Se subió a la bici, enganchó la zapatilla izquierda, y empezó a pedalear. Agarró con la maestría de la práctica la segunda zapatilla al pedal, y giró en la primera curva dirección al puente.
Él, que se conocía mucho, tras haber cruzado el río podía calibrar exactamente como se encontraba de fuerzas, y cuántos kilómetros podría hacer ese día. Hoy estaba tranquilo, se sentía fuerte y le apetecía subir el puerto de montaña en el que Bahamontes gano su título en el 57, indudablemente mucho más lento, él era escalador superdotado.
Empezó la ascensión y todo fue sobre ruedas, apretó los dientes en los tramos más difíciles, y dejó que sus piernas recuperaran un poco en los tramos de falso llano. Y cuando a lo lejos vio la ascensión final, se le escapó una sonrisa, y en su mente se puso de pie y apretó el ritmo. En la realidad, la edad no permitía esos excesos, así que simplemente mantuvo el ritmo y aguanto el tipo.
Coronada la cima, se paró y respiro profundo el aire cargado de victoria. Escuchó en silencio los aplausos que te dan los arboles cuando te sientes lleno de euforia por dentro, y bebió un trago largo de agua de aquel odioso botellín que le había regalado su hija por navidad, harta de oír a su madre quejarse por que él llevaba uno roñoso desde hace mil años. Ellas, no entendían que ese al que ellas llamaban literalmente "esa mierda", era un botellín que había conseguido del mítico Marino Lejarreta en la única clásica de San Sebastián que pudo ir a ver. Pero en fin, esas cosas solo pueden entenderlas los verdaderos aficionados a este deporte.
Recuperado el aliento, aunque no del todo por miedo a quedarse frío, se abrigó, y comenzó el descenso.

Siempre era un placer bajar sin dar pedales, y poder arriesgar un poco en las curvas, aunque desde hace un tiempo ya ni bajaba rápido, ni arriesgaba tanto. Eso se lo dejaba a la gente joven en la edad de hacer locuras, él ya solo salía cada domingo por pura pasión al ciclismo.
Llegado al final del descenso, giró a la izquierda para coger la carretera de vuelta al pueblo, y cuando quiso darse cuenta, se encontró flotando por encima de las líneas discontinuas de la carretera, viendo como transcurrían lentamente una tras otra, con un dolor que nunca había sentido antes, ubicado en un punto indeterminado, y que llegaba hasta la parte más alta del pecho. El tiempo se detuvo bruscamente, justo con el primer impacto de su cuerpo contra el pavimento. Luego intentó balbucear algo junto a la cuneta, pero no pudo, así que se quedó escuchando el ruido del motor que se detuvo por un instante. Nadie dijo nada. Nadie abrió la puerta. Nadie bajó del coche. Un minuto más tarde el vehículo arranco de nuevo. Él revivió el último fin de semana en familia, pensó en la bronca de Pilar, la besó por última vez, y perdió el conocimiento.

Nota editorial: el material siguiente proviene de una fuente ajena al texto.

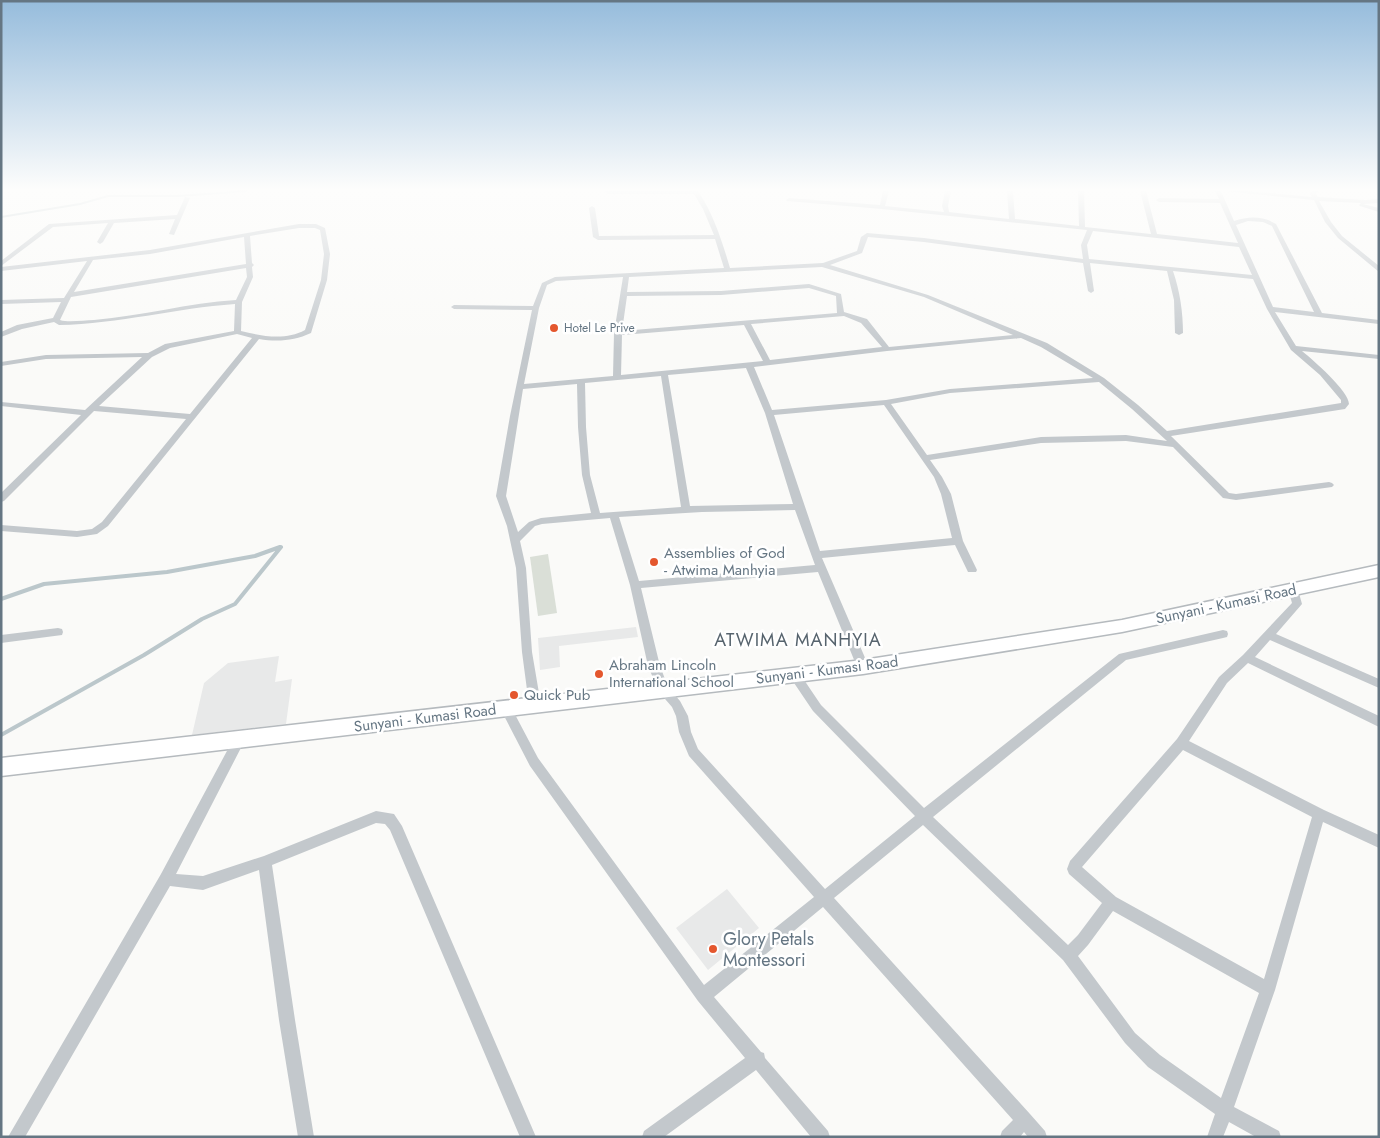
<svg xmlns="http://www.w3.org/2000/svg" width="1380" height="1138" font-family="Jost,sans-serif">
  <style>
    .built { fill: #e8e9e9 }
    .green { fill: #dadfd7 }
    .lines { fill: none; stroke-linecap: round; stroke-linejoin: round }
    .stream-far1 { stroke: #bbc7cb; stroke-width: 2 }
    .stream { stroke: #bbc7cb; stroke-width: 4 }
    .primary-casing { stroke: #b5babe; stroke-width: 3 }
    .minor { fill: #c3c8cc; fill-rule: evenodd }
    .primary { fill: #fff; fill-rule: evenodd }
    .poi-dot { fill: #e4572e; stroke: #fff; stroke-width: 2 }
    .labels { text-anchor: middle; dominant-baseline: central; stroke-width: 5; stroke-linejoin: round; paint-order: stroke }
    .far-poi-label { font-size: 12px; fill: #657683; stroke: #fff; text-anchor: start }
    .poi-label { font-size: 15px; fill: #657683; stroke: #fff; text-anchor: start }
    .street-label { font-size: 15px; fill: #657683; stroke: #fff }
    .quarter-label { font-size: 18px; letter-spacing: 1px; fill: #57646e; stroke: #fff }
    .near-poi-label { font-size: 18px; fill: #657683; stroke: #fff; text-anchor: start }
  </style>
  <rect width="100%" height="100%" fill="#fafaf8"/>
  <!-- built -->
  <path class="built" d="M636 627 638 637 559 646 560 667 540 670 538 638Z
    M279 656 275 682 292 679 286 724 192 735 204 683 228 663Z
    M727 889 759 928 708 970 676 928Z"/>
  <!-- green -->
  <path class="green" d="M548 554 557 613 538 616 530 557Z"/>
  <g class="lines">
    <!-- stream-far1 -->
    <path class="stream-far1" d="M1 217 80 204 108 196H178L246 191"/>
    <!-- stream -->
    <path class="stream" d="M1 599 44 584 167 572 255 556 280 547
      M1 735 144 655 202 619 235 604 281 547"/>
    <!-- primary casing -->
    <g class="primary-casing">
      <path id="primary" d="M1379 565V577L1122 632 863 674 1 776V758L863 660 1122 620Z"/>
    </g>
    <!-- minor -->
    <path class="minor" d="M605 191H698C714 215 722 241 730 268L823 263 857 251 861 237 867 233 924 238 1083 259 1081 245 1087 230 882 209 787 201 786 200 789 198 880 205 883 191H889L885 206 944 212 942 206 945 191H951L948 206 949 212 1009 219 1007 191H1013L1015 219 1079 226 1078 191H1084L1085 227 1151 234 1140 191H1146L1157 234 1238 243 1220 203 1159 202 1156 200 1159 198 1219 199 1215 191H1221L1234 221C1249 216 1263 216 1276 224L1322 313 1379 320V324L1275 312 1296 346 1379 355V359L1302 351C1313 360 1349 391 1349 404L1345 409 1171 436 1229 493 1236 494 1329 482 1332 483 1334 485 1332 487 1236 500 1223 498 1173 447 1126 441 1041 443 930 460 942 477 951 494 963 541 977 570 976 572H968L955 545 822 558 869 667 867 670 863 671 859 670 857 667 818 572 641 588 660 666 668 687 680 701 688 716 691 732 698 749 825 889 915 816 813 711 790 677 788 674 790 671 794 670 798 671 821 705 924 808 1119 654 1223 630 1227 631 1228 634 1227 637 1223 638 1126 660 933 817 1068 945 1078 935 1102 903 1069 874 1067 869 1070 861 1177 739 1219 677 1243 655 1292 603 1288 589 1289 586H1297L1302 604 1276 634 1379 679V688L1270 640 1255 657 1379 716V727L1248 663 1227 683 1189 741 1324 810 1379 835V848L1323 822 1275 990 1234 1107 1279 1131 1281 1137H1256L1229 1122 1223 1137H1207L1215 1114 1148 1067 1125 1043 1063 960 923 825 834 898 1030 1114 1045 1131 1047 1137H1028L1024 1132 1020 1137H1000L1002 1131 1013 1120 823 907 714 997 761 1052 764 1053 765 1058 828 1131 830 1137H811L756 1070 664 1137H642L644 1131 745 1058 698 1001 530 766 500 708 502 705 506 703 510 705 538 758 704 985 814 897 689 756 679 732 676 716 672 707 659 692 648 666 630 585 610 518 542 524 535 526 520 541 526 568 532 652 541 705 539 708 535 710 531 708 529 705 522 652 516 568 507 526 496 496 510 416 532 310 454 309 451 307 454 305 533 306 542 283 555 277 724 268 715 239 598 240 593 237 589 208 592 206 595 208 599 236 714 235 703 209 694 194H607ZM1248 221 1263 222 1272 226 1314 312 1273 307 1236 225ZM1093 231 1239 247 1252 275 1089 259 1087 245ZM868 237 924 242 1083 263 1088 291 1091 293 1094 291 1090 263 1167 271 1174 300 1175 333 1179 335 1183 333C1183 312 1180 292 1173 271L1253 279 1267 309 1291 350 1320 375 1341 400V403L1167 431 1138 405 1104 378 1047 343 928 295 830 265 862 253ZM822 267 924 297 1013 335 889 347 867 319 844 312 841 294 809 284 721 291 627 292 629 277ZM623 277 614 333 613 376 524 384 539 308 547 285 556 281ZM809 288 836 296 837 313 622 331 627 296 721 295ZM844 316 861 323 882 347 770 360 751 324ZM744 325 763 361 621 375 622 335ZM1021 338 1041 347 1093 378 950 389 886 400 772 410 754 367 887 351ZM746 368 765 413 793 504 690 506 668 375ZM661 376 681 507 600 513 590 475 586 427 585 383ZM1099 382 1132 409 1167 441 1126 435 1041 437 927 455 891 404 950 393ZM577 384 578 427 582 475 591 513 541 518 529 522 518 532 506 496 523 389ZM884 405 934 477 941 494 952 538 820 551 774 415ZM795 510 815 565 639 581 619 517 702 512ZM1183 750 1312 817 1264 979 1116 897 1082 867ZM1113 911 1259 993 1221 1098 1160 1055 1135 1033 1078 956 1088 945Z
      M1223 191H1247L1312 197 1310 194 1312 191H1318L1316 194 1318 197 1365 200 1379 199V203L1363 204 1379 208V212L1360 206 1359 205 1361 203 1319 201 1331 222 1342 236 1379 266V272L1338 238 1325 222 1314 200Z
      M185 197 190 198 174 235 169 234 175 219 114 223 103 242 100 244 97 242 108 223 53 227 1 266V261L49 224 177 215Z
      M299 224H316L325 228 330 254 327 280 311 333C294 341 277 342 259 339L108 526 97 534 77 537 1 531V525L77 531 92 529 102 522 186 419 94 411 4 501 1 502V493L81 415 1 406V402L85 410 142 357 46 359 1 366V362L46 355 148 353 165 344 234 331 235 304C176 308 119 324 59 325L54 322 22 329 1 337V332L17 325 53 318 61 302 1 304V300L64 298 87 261 1 271V267L150 250ZM299 228H315L320 230 324 254 321 280 305 330C285 341 262 336 241 331L242 302 253 277 252 267 254 265 252 263 250 236ZM244 237 246 264 74 292 93 260 150 254ZM246 268 247 277 236 300C188 303 142 316 94 320 84 320 69 323 60 320L71 297ZM237 334 252 338 190 414 99 406 152 357 170 348Z
      M58 628 62 629 63 632 62 635 1 643V635Z
      M239 735 243 736 245 740 176 874 203 876 264 856 376 811 394 814 402 826 536 1137H520L390 830 385 824 376 823 272 865 295 1020 314 1137H298L279 1020 259 870 203 890 170 886 25 1137H8L161 874 235 736Z"/>
    <!-- primary -->
    <use href="#primary" class="primary"/>
  </g>
  <!-- sky -->
  <linearGradient id="sky" x2="0" y2="1"><stop stop-color="#96bcdc"/><stop offset="0.54" stop-color="#fdfdfc"/><stop offset="1" stop-color="#fdfdfc" stop-opacity="0"/></linearGradient>
  <rect width="1380" height="351" fill="url(#sky)"/>
  <!-- markers -->
  <g class="poi-dot">
    <circle cx="554" cy="328" r="5"/>
    <circle cx="654" cy="562" r="5"/>
    <circle cx="599" cy="674" r="5"/>
    <circle cx="514" cy="695" r="5"/>
    <circle cx="713" cy="949" r="5"/>
  </g>
  <g class="labels">
    <!-- far-poi labels -->
    <g class="far-poi-label">
      <text x="564" y="328">Hotel Le Prive</text>
    </g>
    <!-- poi labels -->
    <g class="poi-label">
      <text x="664" y="553">Assemblies of God<tspan x="664" dy="17">- Atwima Manhyia</tspan></text>
      <text x="609" y="665">Abraham Lincoln<tspan x="609" dy="17">International School</tspan></text>
      <text x="524" y="695">Quick Pub</text>
    </g>
    <!-- street labels -->
    <g class="street-label">
      <text transform="translate(1226 604) rotate(-12)">Sunyani - Kumasi Road</text>
      <text transform="translate(827 670) rotate(-7)">Sunyani - Kumasi Road</text>
      <text transform="translate(425 718) rotate(-7)">Sunyani - Kumasi Road</text>
    </g>
    <!-- quarter labels -->
    <g class="quarter-label">
      <text x="798" y="640">ATWIMA MANHYIA</text>
    </g>
    <!-- near-poi labels -->
    <g class="near-poi-label">
      <text x="723" y="939">Glory Petals<tspan x="723" dy="21">Montessori</tspan></text>
    </g>
  </g>
  <!-- border -->
  <rect width="1380" height="1138" fill="none" stroke="#657683" stroke-width="5"/>
</svg>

Una hora más tarde llegó la noticia a casa, y ella, que desde que se había levantado tenía un mal presentimiento, rompió en lágrimas, y maldijo la puñetera bici. Acto seguido, sin alcanzar a decir nada más, cayó desplomada sobre el suelo de la cocina. Hoy estaba preparando cocido, el plato preferido de Anselmo. Ella nunca jamás volvió a hacerlo.